I did a few rough and ready tests around the house.
Unfortunately it was downhill from there.
This diagram is a bit small, but out of 8 ranges on the above test, two had errors in excess of 50″.
I placed the anchors in two other locations, and tried again, but the results were pretty poor.
It was getting tedious, and all the mapping from inches to meters was getting me pissed off. This is not a good start, so I gave up.
Tomorrow I’ll see if it is repeatable?
David responds
Well, that’s disappointing.
My initial thought is that it’s about what one would expect. The antennae are small. The Nanotron had a pretty strong output. Remember that were at opposite ends of the street in Los Altos and it was still working well.

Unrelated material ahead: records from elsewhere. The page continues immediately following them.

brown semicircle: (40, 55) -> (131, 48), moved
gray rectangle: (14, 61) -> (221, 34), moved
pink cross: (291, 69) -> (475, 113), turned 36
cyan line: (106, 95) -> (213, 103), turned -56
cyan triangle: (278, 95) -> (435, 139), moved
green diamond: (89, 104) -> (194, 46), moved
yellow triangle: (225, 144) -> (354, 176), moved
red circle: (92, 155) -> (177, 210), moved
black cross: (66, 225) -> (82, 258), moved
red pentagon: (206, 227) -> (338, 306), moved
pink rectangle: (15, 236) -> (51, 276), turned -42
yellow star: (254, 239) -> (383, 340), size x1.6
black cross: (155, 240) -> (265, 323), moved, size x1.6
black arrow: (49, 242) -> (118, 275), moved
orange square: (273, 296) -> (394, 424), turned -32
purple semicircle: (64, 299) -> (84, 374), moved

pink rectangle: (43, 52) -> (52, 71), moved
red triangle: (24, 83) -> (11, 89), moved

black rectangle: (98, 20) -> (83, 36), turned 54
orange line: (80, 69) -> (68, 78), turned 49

But inside/outside the house it wouldn’t get past the big rose bush in front. 2.4 GHz propagation ought to be better than 5 GHz.

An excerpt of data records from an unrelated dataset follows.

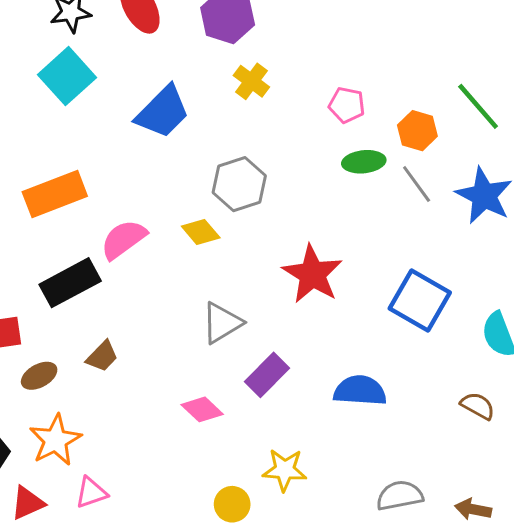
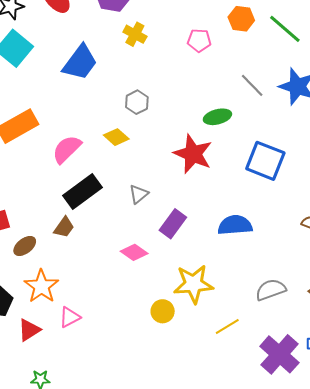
orange hexagon: (417, 131) -> (241, 19), moved
green ellipse: (364, 162) -> (217, 117), moved
gray hexagon: (239, 184) -> (137, 102), size x0.7
black rectangle: (70, 283) -> (82, 192), moved
gray triangle: (222, 323) -> (139, 194), size x0.7
yellow star: (285, 470) -> (193, 284), size x1.4

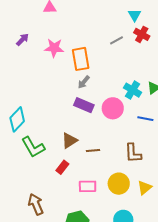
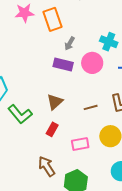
gray arrow: (84, 82) -> (70, 44), moved
brown line: (93, 151) -> (91, 107), moved
brown arrow: (36, 204) -> (47, 166), moved

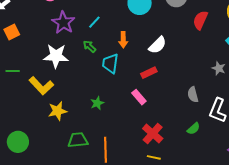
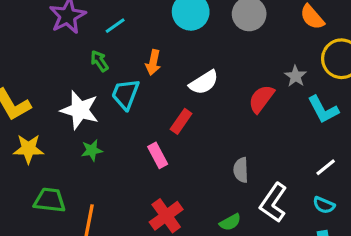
red semicircle: (200, 20) -> (261, 99), moved
white star: (56, 56) -> (80, 110), moved
gray star: (219, 68) -> (295, 76), moved
red rectangle: (149, 73) -> (181, 121), turned -42

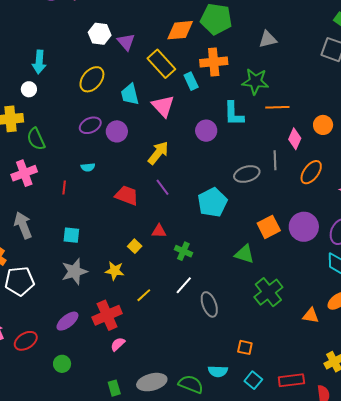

The DecaWave results were from using the dog ear antenna on the on dev kit. We haven’t tried the chip antenna yet. I’ll bet if we used the dog ear antenna on two BeSpoon units we would get about the same results as the DecaWave, and with two chip antennae DecaWave performance will deteriorate to about what you see with BeSpoon. Perhaps a larger antenna on the anchors is called for, like TS03.
It will continue to be a tough challenge. That’s probably why nobody else has come out with a system yet.
The comments about the software are more disappointing. I can’t really understand what the weaknesses are since I haven’t looked at it and wouldn’t recognize them even if I did, but I suppose it highlights the difficulty of doing a lot with less resources. At least it works on some level.
I never received a response to my email asking about CES from Blinksight. It’s interesting the Guus Frericks, the CMO, doesn’t even mention Blinksight on his CV. However, there are hits for Blinksight on Linkedin so maybe they aren’t completely dead yet. On the other hand when people get laid off they don’t immediately change their LinkedIn profiles.